● Exercise prompt
Only text is carried over. Reproduce the entries below exactly.
[Recorded information Boundary: Start]
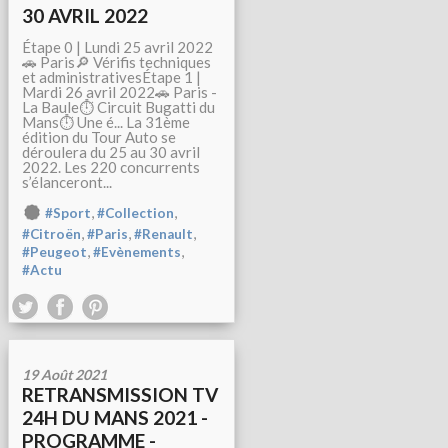
30 AVRIL 2022
Étape 0 | Lundi 25 avril 2022
🚗 Paris🔎 Vérifis techniques
et administrativesÉtape 1 |
Mardi 26 avril 2022🚗 Paris -
La Baule⏱ Circuit Bugatti du
Mans⏱ Une é... La 31ème
édition du Tour Auto se
déroulera du 25 au 30 avril
2022. Les 220 concurrents
s’élanceront...
,
,
#Sport
#Collection
,
,
,
#Citroën
#Paris
#Renault
,
,
#Peugeot
#Evènements
#Actu
19 Août 2021
RETRANSMISSION TV
24H DU MANS 2021 -
PROGRAMME -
[Recorded information Boundary: End]
● Result for this exercise
30 AVRIL 2022
Étape 0 | Lundi 25 avril 2022
🚗 Paris🔎 Vérifis techniques
et administrativesÉtape 1 |
Mardi 26 avril 2022🚗 Paris -
La Baule⏱ Circuit Bugatti du
Mans⏱ Une é... La 31ème
édition du Tour Auto se
déroulera du 25 au 30 avril
2022. Les 220 concurrents
s’élanceront...
,
,
#Sport
#Collection
,
,
,
#Citroën
#Paris
#Renault
,
,
#Peugeot
#Evènements
#Actu
19 Août 2021
RETRANSMISSION TV
24H DU MANS 2021 -
PROGRAMME -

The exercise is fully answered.